Kehadiran massa menunjukkan niat baik terhadap Kacabjari dalam masalah penanganan Payo Pucat Kaki. Ia berujar Payo Pucat Kaki bukan tanah kas Desa Mersam.

"Sekarang disidik Kacabjari adalah merupakan tanah kas Desa Mersam, jadi lain objek yang disidik tersebut," katanya.

Selama mediasi berlangsung dengan pihak Cabjari, kata Firdaus, Kacabjari mengatakan akan tegak lurus dalam permasalahan Payo Pucat Kaki.

"Beliau mengatakan saya tidak main-main dan ini atensi saya dan saya akan tegak lurus dan saya tidak mau neko-neko dalam hal ini. Beliau minta doa kepada kita agar dia sehat badan dan murah rejeki," ucap Firdaus menirukan.

Luasan Payo Pucat Kaki, kata dia sekitar 300 sampai 400 hektar. Ia bilang masyarakat Desa Mersam tak ada konflik dengan pihak manapun. Payo Pucat Kaki merupakan tanah masyarakat Desa Mersam yang sejak dulu digarap dan dikelola masyarakat di sana.

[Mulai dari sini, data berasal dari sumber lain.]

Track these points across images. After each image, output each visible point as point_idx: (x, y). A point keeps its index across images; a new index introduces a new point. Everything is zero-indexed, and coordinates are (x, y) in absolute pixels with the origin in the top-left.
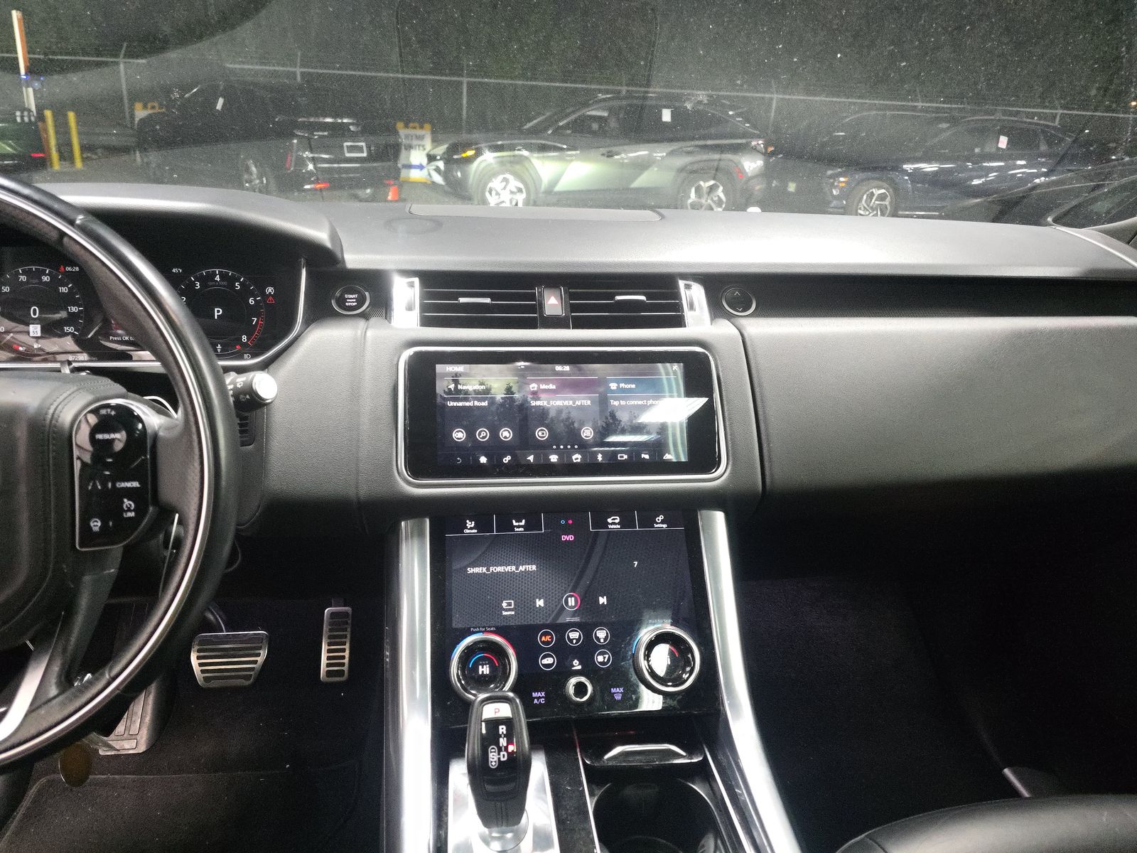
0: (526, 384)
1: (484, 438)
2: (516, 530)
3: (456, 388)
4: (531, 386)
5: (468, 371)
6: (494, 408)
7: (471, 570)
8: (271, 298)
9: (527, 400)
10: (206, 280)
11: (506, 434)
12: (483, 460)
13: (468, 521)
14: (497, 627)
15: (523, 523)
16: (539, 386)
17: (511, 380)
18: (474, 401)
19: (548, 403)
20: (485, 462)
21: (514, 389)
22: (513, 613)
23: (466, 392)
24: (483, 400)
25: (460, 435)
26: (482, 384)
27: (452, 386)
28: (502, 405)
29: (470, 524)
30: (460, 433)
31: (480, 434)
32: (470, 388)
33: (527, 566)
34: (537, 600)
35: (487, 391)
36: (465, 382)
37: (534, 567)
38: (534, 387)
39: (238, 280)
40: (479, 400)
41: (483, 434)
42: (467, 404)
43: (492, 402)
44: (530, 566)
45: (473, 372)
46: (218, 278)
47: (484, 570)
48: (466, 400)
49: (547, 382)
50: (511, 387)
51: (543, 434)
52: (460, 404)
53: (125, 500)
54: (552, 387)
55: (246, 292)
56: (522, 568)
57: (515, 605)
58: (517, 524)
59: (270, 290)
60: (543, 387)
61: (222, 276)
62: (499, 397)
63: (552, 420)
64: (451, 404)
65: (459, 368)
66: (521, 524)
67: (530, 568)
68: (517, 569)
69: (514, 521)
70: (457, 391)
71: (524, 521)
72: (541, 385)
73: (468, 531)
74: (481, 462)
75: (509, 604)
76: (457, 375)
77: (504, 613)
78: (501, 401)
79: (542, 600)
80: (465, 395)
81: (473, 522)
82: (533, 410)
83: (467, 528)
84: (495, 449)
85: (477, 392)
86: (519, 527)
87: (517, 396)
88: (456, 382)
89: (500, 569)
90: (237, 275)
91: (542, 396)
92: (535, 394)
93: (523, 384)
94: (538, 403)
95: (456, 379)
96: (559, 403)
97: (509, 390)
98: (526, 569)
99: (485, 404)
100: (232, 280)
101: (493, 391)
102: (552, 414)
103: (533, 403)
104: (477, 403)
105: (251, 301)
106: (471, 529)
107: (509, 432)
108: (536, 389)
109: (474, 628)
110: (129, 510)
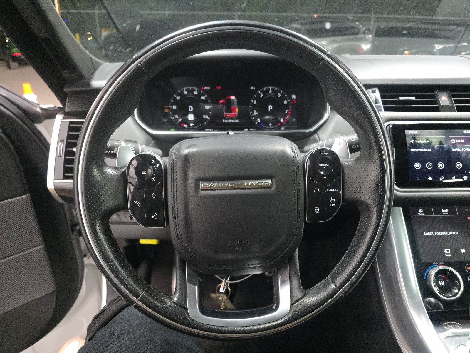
0: (449, 140)
1: (430, 167)
2: (444, 214)
3: (414, 142)
4: (452, 141)
5: (420, 134)
6: (434, 152)
7: (426, 234)
8: (294, 101)
9: (450, 148)
10: (266, 92)
11: (441, 165)
12: (430, 178)
13: (419, 209)
14: (444, 262)
15: (447, 210)
16: (456, 141)
17: (442, 137)
18: (424, 148)
19: (461, 150)
20: (431, 180)
21: (443, 142)
22: (451, 255)
23: (420, 144)
24: (429, 148)
25: (418, 166)
26: (427, 140)
27: (412, 141)
28: (438, 150)
29: (421, 211)
30: (418, 165)
31: (428, 165)
32: (422, 142)
33: (453, 232)
34: (461, 249)
35: (430, 143)
36: (418, 139)
37: (456, 233)
38: (453, 141)
39: (280, 92)
40: (427, 148)
41: (429, 166)
42: (421, 150)
43: (433, 149)
44: (455, 232)
45: (423, 134)
46: (271, 92)
47: (432, 233)
48: (420, 148)
49: (460, 139)
50: (442, 141)
51: (459, 165)
52: (417, 150)
53: (331, 198)
54: (463, 141)
55: (283, 98)
56: (451, 233)
57: (451, 251)
58: (444, 211)
59: (294, 97)
60: (458, 141)
61: (273, 90)
62: (436, 146)
63: (464, 158)
64: (413, 150)
65: (415, 132)
66: (446, 211)
67: (455, 233)
68: (448, 234)
69: (442, 209)
70: (415, 144)
71: (447, 209)
72: (457, 140)
73: (420, 214)
74: (429, 180)
75: (448, 251)
76: (414, 135)
77: (447, 255)
78: (437, 148)
79: (464, 250)
80: (419, 146)
81: (422, 210)
82: (454, 153)
83: (419, 212)
84: (436, 173)
85: (425, 144)
86: (445, 212)
87: (445, 146)
88: (415, 139)
89: (440, 233)
90: (279, 90)
91: (458, 146)
92: (454, 145)
93: (448, 139)
94: (456, 150)
95: (414, 137)
96: (467, 149)
97: (441, 143)
98: (453, 234)
99: (429, 150)
100: (277, 92)
101: (433, 143)
102: (464, 155)
103: (454, 150)
104: (425, 150)
105: (285, 102)
106: (421, 213)
107: (442, 165)
108: (454, 142)
109: (433, 262)
110: (333, 203)
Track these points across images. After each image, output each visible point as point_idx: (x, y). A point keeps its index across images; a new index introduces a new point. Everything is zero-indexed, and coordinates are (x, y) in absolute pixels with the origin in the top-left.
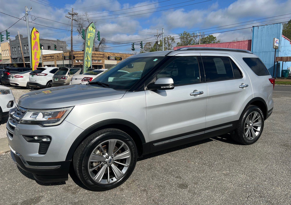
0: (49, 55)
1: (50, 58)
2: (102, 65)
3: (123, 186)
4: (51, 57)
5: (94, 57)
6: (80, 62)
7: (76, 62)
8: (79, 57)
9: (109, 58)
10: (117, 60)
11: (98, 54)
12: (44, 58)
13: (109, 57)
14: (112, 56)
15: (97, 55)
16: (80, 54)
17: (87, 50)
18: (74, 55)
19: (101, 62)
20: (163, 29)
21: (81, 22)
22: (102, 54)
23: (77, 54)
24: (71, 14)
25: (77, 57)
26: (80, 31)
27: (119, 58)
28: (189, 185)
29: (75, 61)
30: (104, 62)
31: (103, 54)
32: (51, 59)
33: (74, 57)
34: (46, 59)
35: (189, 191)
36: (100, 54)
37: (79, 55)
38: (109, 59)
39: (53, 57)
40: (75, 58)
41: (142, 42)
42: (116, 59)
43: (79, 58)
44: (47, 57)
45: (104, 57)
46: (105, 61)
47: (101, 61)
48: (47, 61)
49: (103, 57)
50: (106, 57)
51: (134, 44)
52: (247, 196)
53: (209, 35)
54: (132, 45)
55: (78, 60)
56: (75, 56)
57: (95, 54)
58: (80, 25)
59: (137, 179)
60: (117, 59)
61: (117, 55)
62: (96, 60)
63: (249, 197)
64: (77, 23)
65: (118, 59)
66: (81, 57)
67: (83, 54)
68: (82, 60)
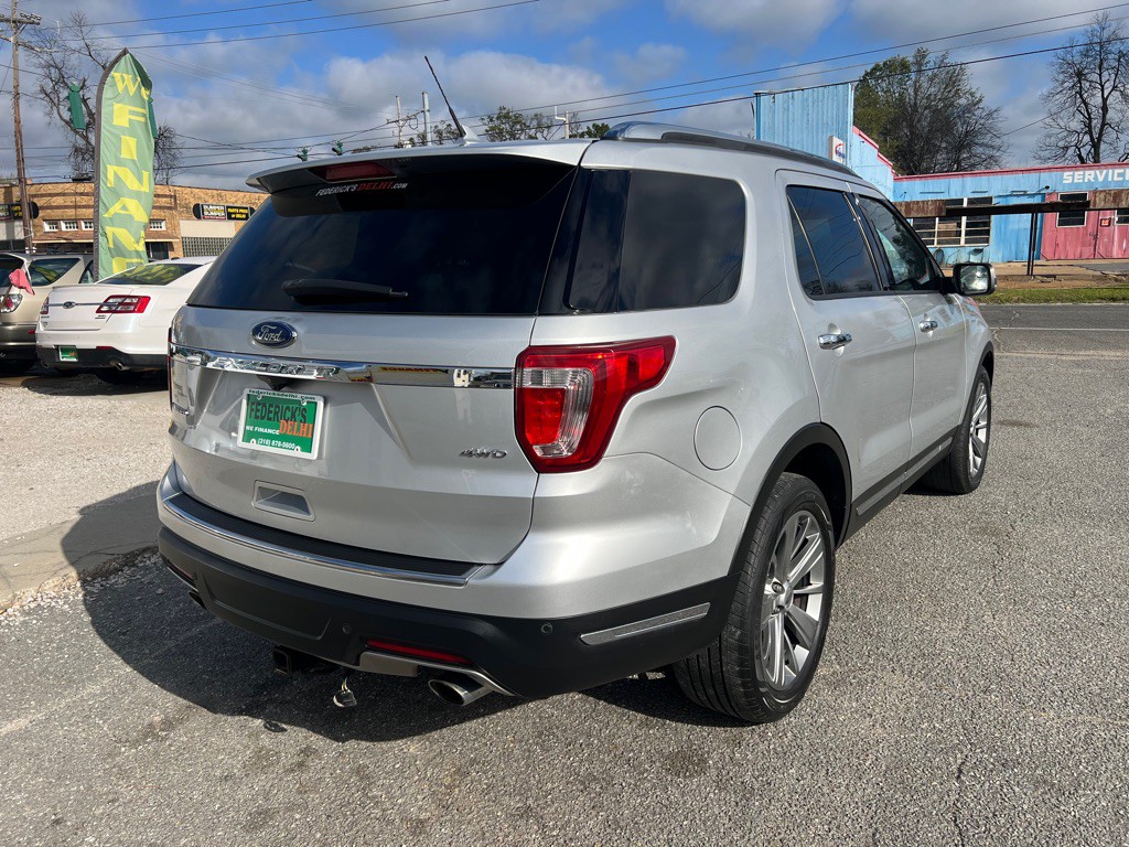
2: (171, 243)
3: (420, 808)
6: (63, 228)
7: (47, 228)
8: (58, 207)
9: (198, 212)
10: (235, 219)
13: (196, 206)
14: (210, 202)
16: (64, 194)
17: (111, 176)
18: (35, 200)
19: (164, 229)
20: (426, 96)
21: (58, 57)
22: (168, 193)
23: (50, 195)
24: (8, 21)
25: (47, 208)
26: (52, 96)
27: (241, 211)
28: (708, 753)
29: (42, 227)
30: (175, 227)
31: (171, 196)
33: (35, 211)
35: (720, 785)
37: (59, 201)
38: (199, 217)
40: (41, 214)
41: (340, 145)
42: (229, 217)
43: (59, 212)
45: (175, 208)
46: (181, 222)
47: (163, 224)
49: (170, 208)
50: (186, 207)
51: (305, 152)
52: (954, 768)
53: (594, 125)
54: (298, 156)
55: (54, 222)
56: (40, 202)
58: (53, 70)
59: (473, 762)
60: (235, 213)
61: (233, 200)
63: (960, 771)
64: (36, 61)
65: (238, 216)
66: (67, 207)
67: (76, 194)
68: (74, 221)
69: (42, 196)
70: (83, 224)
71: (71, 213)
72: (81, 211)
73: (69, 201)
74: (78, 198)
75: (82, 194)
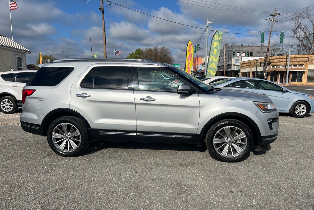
0: (247, 62)
1: (247, 64)
2: (304, 71)
4: (249, 63)
5: (294, 61)
6: (275, 68)
7: (272, 67)
8: (275, 62)
11: (300, 58)
12: (242, 65)
15: (298, 59)
16: (277, 59)
17: (211, 58)
18: (270, 61)
22: (307, 57)
23: (274, 59)
24: (273, 15)
25: (273, 62)
29: (271, 67)
30: (307, 67)
32: (248, 66)
34: (243, 66)
36: (303, 58)
37: (276, 61)
39: (250, 64)
40: (271, 64)
43: (275, 63)
44: (245, 63)
45: (308, 61)
46: (309, 65)
47: (303, 66)
48: (244, 68)
49: (306, 61)
55: (273, 66)
56: (271, 61)
57: (296, 58)
62: (297, 65)
66: (277, 62)
67: (280, 58)
68: (278, 66)
69: (272, 59)
70: (280, 66)
71: (278, 63)
72: (280, 63)
73: (278, 60)
74: (281, 60)
75: (282, 58)
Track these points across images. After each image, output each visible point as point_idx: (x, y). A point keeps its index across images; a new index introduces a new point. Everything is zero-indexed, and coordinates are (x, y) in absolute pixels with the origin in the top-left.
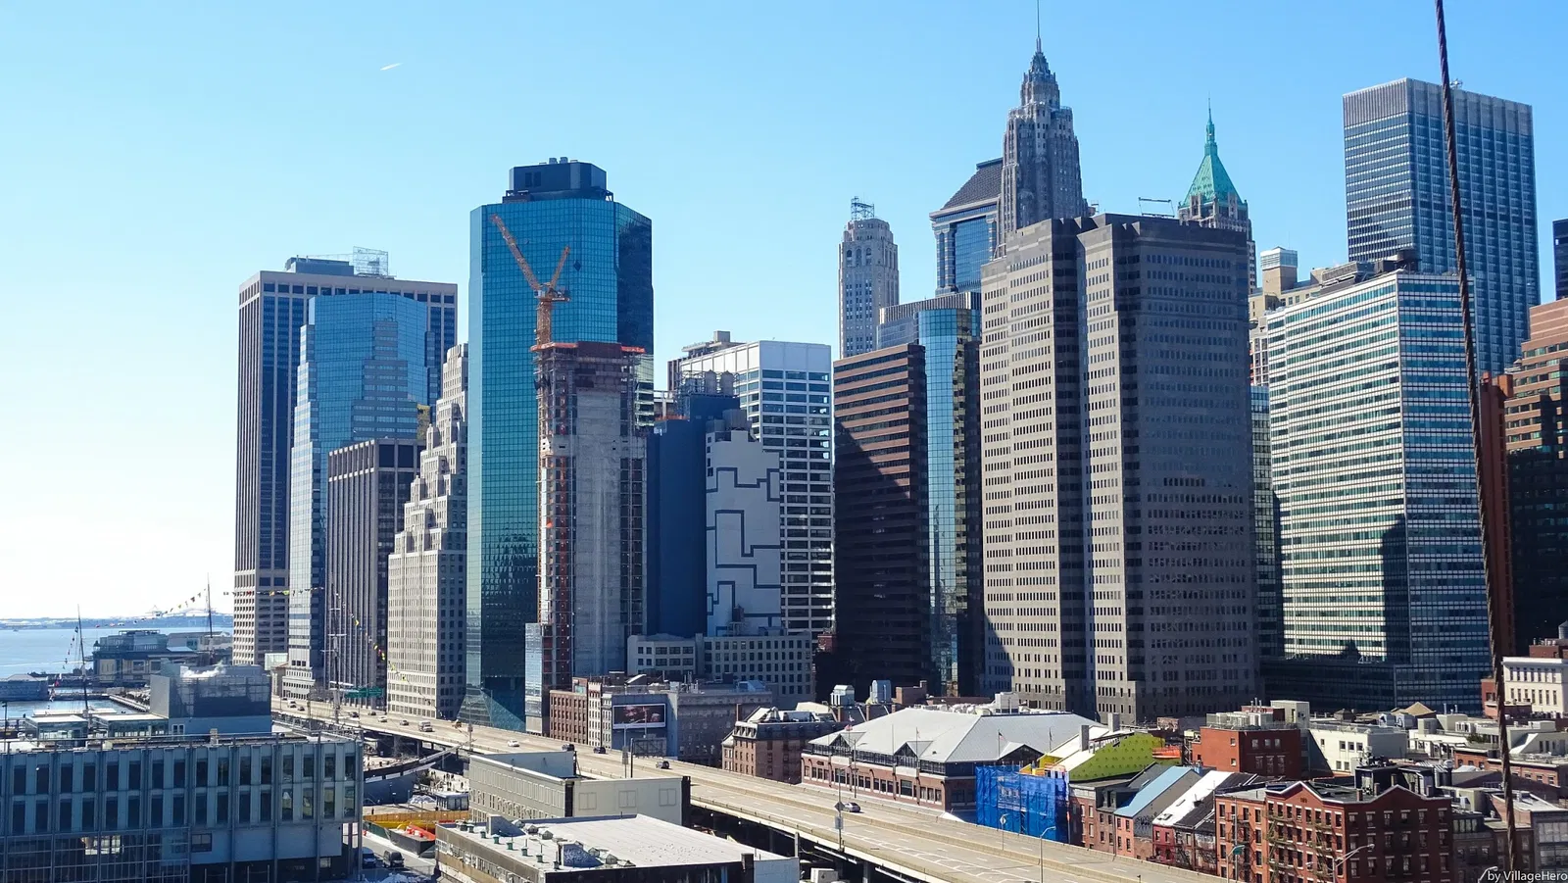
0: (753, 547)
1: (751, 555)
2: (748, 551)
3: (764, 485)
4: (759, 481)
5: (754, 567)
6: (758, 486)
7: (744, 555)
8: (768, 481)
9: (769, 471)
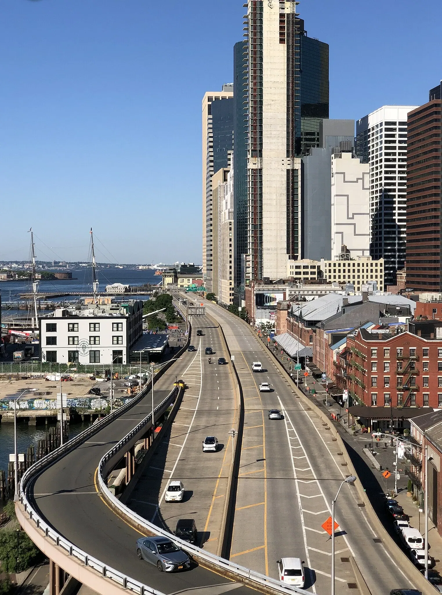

"Ini tidak ada konflik dengan siapa-siapa. Ini tidak ada satupun konflik dengan siapa-siapa. Ini merupakan tanah masyarakat Mersam, yang dari dahulu digarap masyarakat Mersam, sekarang dikelola masyarakat Mersam," katanya.

"Muncul masalah ini karena ada semacam orang sakit hati, biasalah sakit hati, buat laporan. Keterlibatan kades dalam menerbitkan suprodik tidak ada satu rupiah pun Kades mengambil uang. Tidak ada Kades ambil uang, tidak ada," tegasnya.

"Payo Pucat Kaki yang sudah tergarap sekitar 150 sampai 200 hektar. Dari dulu Payo Pucat Kaki itu masyarakat Mersam yang memiliki, serta menduduki dan menggarap sejak tahun 1955," imbuhnya.

Firdaus mengakui pihak Cabjari Batang Hari telah melakukan panggilan terhadap empat hingga lima orang termasuk Kades Mersam. Panggilan pertama, Kades Mersam tak hadir karena anaknya sakit. Sedangkan panggilan kedua, kata Firdaus, bertepatan dengan tanggal merah.

"Makanya kades tak hadir pada saat itu," ucapnya.